Soybean Nitrogen Uptake and Utilization in Argentina and United States Cultivars

Crop production increase needed to satisfy a growing world population depends, at least partially, on increasing current genetic gain in yield. Theory proposes that increased genetic gain can be attained using diverse high‐yielding parents. Physiological traits, compared to molecular or morphological markers, are hypothesized to better estimate parental diversity. A trait‐based hybridization approach will require assessing diversity for physiological traits. Here, we phenotyped several traits using two physiological frameworks to assess diversity in 25 and 65 elite cultivars from Argentina (ARG) and the United States (USA), respectively. First, we identified the highest‐yielding cultivar clusters across two environments in each country. These cultivars had the highest N uptake at both ARG and USA. Therefore, there was no genotypic diversity for total N uptake within each cluster. For other traits, the highest yielding clusters did not show the highest values.
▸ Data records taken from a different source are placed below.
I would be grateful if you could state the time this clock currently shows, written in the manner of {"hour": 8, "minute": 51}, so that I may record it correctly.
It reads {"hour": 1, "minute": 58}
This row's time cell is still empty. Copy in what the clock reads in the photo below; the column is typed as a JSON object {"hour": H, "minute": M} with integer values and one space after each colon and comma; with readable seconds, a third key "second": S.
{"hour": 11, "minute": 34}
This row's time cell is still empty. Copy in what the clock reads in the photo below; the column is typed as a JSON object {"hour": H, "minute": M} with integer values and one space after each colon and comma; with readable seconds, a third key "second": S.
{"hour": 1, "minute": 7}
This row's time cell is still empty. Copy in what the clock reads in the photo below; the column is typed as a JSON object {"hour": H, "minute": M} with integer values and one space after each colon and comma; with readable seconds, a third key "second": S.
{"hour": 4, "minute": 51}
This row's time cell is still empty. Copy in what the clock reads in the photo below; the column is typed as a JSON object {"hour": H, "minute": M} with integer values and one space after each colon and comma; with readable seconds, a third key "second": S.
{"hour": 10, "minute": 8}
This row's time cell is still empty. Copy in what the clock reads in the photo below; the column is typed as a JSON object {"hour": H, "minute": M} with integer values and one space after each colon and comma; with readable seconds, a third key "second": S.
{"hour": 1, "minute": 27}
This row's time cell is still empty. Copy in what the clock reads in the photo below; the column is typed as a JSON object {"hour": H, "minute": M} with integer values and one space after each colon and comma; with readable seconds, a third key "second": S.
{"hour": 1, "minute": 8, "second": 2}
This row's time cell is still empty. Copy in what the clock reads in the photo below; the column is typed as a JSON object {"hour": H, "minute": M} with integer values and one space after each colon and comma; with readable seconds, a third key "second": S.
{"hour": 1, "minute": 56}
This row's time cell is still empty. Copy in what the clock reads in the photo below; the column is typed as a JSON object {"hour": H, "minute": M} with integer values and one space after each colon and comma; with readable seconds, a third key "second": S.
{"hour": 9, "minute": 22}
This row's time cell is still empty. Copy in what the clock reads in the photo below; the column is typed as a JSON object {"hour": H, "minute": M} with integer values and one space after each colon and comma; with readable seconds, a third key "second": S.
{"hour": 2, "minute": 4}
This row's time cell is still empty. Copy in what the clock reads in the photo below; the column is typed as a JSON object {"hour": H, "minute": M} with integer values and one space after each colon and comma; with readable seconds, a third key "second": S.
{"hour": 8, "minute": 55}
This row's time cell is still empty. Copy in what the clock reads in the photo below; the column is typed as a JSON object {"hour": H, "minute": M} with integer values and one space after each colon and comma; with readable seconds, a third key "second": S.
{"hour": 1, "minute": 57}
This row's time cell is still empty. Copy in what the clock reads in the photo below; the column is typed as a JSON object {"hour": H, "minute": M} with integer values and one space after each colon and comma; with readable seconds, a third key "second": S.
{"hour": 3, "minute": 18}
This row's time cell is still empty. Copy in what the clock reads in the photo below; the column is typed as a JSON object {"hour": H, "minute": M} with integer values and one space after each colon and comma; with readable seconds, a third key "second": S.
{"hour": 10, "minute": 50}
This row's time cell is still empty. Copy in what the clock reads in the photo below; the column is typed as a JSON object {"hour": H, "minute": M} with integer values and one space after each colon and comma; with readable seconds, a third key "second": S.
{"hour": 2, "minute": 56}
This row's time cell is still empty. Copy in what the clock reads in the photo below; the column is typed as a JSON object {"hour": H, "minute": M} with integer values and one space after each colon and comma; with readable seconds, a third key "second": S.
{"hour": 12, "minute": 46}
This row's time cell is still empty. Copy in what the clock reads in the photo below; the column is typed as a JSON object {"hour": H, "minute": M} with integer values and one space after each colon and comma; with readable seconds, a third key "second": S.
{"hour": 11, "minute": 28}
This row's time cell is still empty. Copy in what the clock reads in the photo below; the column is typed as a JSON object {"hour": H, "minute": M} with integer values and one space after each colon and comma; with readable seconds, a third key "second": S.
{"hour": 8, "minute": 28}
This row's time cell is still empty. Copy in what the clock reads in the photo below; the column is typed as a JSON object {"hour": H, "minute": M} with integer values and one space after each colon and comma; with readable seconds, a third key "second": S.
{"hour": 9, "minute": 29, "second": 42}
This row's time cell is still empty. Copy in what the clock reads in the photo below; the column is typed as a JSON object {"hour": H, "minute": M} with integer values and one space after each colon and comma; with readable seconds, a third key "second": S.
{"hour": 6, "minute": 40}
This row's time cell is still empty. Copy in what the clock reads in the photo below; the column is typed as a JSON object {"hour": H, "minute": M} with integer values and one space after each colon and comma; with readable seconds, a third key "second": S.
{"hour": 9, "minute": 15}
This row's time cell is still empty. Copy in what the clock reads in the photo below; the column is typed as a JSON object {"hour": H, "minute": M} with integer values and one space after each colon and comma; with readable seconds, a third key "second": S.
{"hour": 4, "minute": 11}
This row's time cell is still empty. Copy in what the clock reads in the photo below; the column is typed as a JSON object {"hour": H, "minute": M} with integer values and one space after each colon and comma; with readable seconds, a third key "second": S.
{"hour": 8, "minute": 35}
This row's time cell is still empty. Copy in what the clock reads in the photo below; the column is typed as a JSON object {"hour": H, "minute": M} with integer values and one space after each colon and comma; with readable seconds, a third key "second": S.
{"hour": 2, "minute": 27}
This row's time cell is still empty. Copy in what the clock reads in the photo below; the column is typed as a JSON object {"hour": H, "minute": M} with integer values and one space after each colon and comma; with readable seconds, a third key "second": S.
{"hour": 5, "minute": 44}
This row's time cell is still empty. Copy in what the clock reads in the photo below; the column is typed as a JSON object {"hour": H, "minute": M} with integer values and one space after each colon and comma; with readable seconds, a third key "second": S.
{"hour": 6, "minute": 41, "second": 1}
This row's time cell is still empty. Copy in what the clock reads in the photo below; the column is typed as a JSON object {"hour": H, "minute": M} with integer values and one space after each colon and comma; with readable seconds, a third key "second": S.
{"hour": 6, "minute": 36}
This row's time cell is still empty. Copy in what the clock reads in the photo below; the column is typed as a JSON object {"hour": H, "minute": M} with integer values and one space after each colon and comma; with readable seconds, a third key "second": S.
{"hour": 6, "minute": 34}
There was residual diversity within ARG and USA highest yielding clusters in the temporal pattern of N uptake, N use efficiency, and N harvest index. Stacking these traits in one cultivar could potentially increase yield by 13%. The possibility of such stacking, however, depends on the nature of the phenotypic correlation among traits. We demonstrated that several trade‐off correlations between phenotyped traits, thought to hinder stacking, are actually not biologically based.